- Decades:: 2000s; 2010s; 2020s;
- See also:: History of Ohio; Historical outline of Ohio; List of years in Ohio; 2023 in the United States;

= 2023 in Ohio =

The following is a list of events of the year 2023 in Ohio.

== Incumbents ==
===State government===
- Governor: Mike DeWine (R)
- Secretary of State: Frank LaRose (R)
- Attorney General: Dave Yost (R)
- Treasurer of State: Robert Sprague (R)

==Events==
- February 3 – 2023 Ohio train derailment: A train carrying 20 cars of hazardous material derails in East Palestine. The material was burned, which releases hydrogen chloride and phosgene into the air, causing an evacuation of all residents within a one-mile radius of the crash and an emergency response across three states.
- March 4 – A Norfolk Southern train derails in Clark County with local residents advised to shelter in place. The derailment comes just over one month after the derailment of a Norfolk Southern train carrying hazardous materials in East Palestine.

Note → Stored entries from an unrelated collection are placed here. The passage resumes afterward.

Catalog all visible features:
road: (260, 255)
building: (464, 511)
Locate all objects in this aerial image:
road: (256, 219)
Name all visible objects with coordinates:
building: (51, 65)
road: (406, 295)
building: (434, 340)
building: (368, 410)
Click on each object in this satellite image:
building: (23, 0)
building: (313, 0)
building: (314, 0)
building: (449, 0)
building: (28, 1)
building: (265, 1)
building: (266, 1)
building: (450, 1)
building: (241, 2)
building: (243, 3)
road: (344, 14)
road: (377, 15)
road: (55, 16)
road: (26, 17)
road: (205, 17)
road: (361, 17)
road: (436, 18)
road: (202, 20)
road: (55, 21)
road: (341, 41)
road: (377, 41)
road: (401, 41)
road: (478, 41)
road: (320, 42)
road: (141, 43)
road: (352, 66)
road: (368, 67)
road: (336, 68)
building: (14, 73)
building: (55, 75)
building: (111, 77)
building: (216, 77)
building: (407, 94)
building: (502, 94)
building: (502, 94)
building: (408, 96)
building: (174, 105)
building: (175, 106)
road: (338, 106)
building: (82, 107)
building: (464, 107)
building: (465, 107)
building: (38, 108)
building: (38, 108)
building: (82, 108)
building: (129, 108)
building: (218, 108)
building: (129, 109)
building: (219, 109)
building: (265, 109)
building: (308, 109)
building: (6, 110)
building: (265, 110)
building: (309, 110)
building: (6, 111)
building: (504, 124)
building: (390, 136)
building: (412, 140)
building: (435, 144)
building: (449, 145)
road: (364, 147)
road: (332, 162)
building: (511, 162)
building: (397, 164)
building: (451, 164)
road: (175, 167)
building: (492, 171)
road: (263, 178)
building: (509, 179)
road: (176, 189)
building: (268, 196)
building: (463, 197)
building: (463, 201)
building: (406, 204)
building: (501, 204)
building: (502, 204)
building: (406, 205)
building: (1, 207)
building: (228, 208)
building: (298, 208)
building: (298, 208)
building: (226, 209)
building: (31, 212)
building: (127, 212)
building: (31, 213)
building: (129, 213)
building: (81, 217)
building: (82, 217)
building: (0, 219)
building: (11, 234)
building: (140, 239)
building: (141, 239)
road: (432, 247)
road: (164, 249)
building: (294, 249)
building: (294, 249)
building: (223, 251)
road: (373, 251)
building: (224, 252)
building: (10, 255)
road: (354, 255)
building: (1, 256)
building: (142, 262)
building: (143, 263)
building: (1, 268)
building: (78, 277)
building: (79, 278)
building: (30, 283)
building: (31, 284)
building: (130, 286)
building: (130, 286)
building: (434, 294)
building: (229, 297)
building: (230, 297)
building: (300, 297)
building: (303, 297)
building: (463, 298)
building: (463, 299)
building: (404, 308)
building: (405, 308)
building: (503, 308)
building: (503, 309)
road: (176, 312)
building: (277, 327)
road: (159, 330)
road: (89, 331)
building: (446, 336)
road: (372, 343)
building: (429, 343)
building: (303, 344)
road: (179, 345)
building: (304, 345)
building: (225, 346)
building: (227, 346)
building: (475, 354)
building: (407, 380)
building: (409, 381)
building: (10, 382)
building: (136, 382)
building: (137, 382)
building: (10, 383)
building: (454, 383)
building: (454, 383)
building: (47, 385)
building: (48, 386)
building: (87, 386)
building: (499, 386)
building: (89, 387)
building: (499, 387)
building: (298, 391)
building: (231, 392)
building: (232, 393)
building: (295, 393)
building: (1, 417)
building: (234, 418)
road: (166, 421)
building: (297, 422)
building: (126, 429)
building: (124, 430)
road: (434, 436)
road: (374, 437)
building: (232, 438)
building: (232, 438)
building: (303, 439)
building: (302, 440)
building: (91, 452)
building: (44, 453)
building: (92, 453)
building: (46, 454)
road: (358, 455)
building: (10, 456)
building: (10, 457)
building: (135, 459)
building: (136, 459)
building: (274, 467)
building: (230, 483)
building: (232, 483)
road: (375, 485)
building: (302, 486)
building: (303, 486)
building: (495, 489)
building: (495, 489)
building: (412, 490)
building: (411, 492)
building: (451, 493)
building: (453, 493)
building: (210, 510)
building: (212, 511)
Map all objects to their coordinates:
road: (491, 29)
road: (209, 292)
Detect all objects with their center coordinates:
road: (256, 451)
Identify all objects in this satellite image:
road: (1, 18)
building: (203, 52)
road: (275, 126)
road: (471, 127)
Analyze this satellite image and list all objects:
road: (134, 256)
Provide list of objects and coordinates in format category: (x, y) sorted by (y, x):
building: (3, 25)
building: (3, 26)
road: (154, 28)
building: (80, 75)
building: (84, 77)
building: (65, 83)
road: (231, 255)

However, no hazardous materials are known to be involved in the Clark County derailment.
- April 29 – Thirty-four people are injured in a roof collapse near the Ohio State University in Columbus.
- June 15 – 2023 Doerman killings: A father in Monroe Township, Clermont County kills his three sons.
- November 7 – Voters approve the 2023 Ohio Issue 2 to legalize recreational marijuana in the state.
- November 14 – Six people are killed and eighteen others are injured in a crash between a semi-trailer and a charter bus on Interstate 70 in Licking County.
- November 28 – Three people are killed in an explosion at a business in Hillsboro.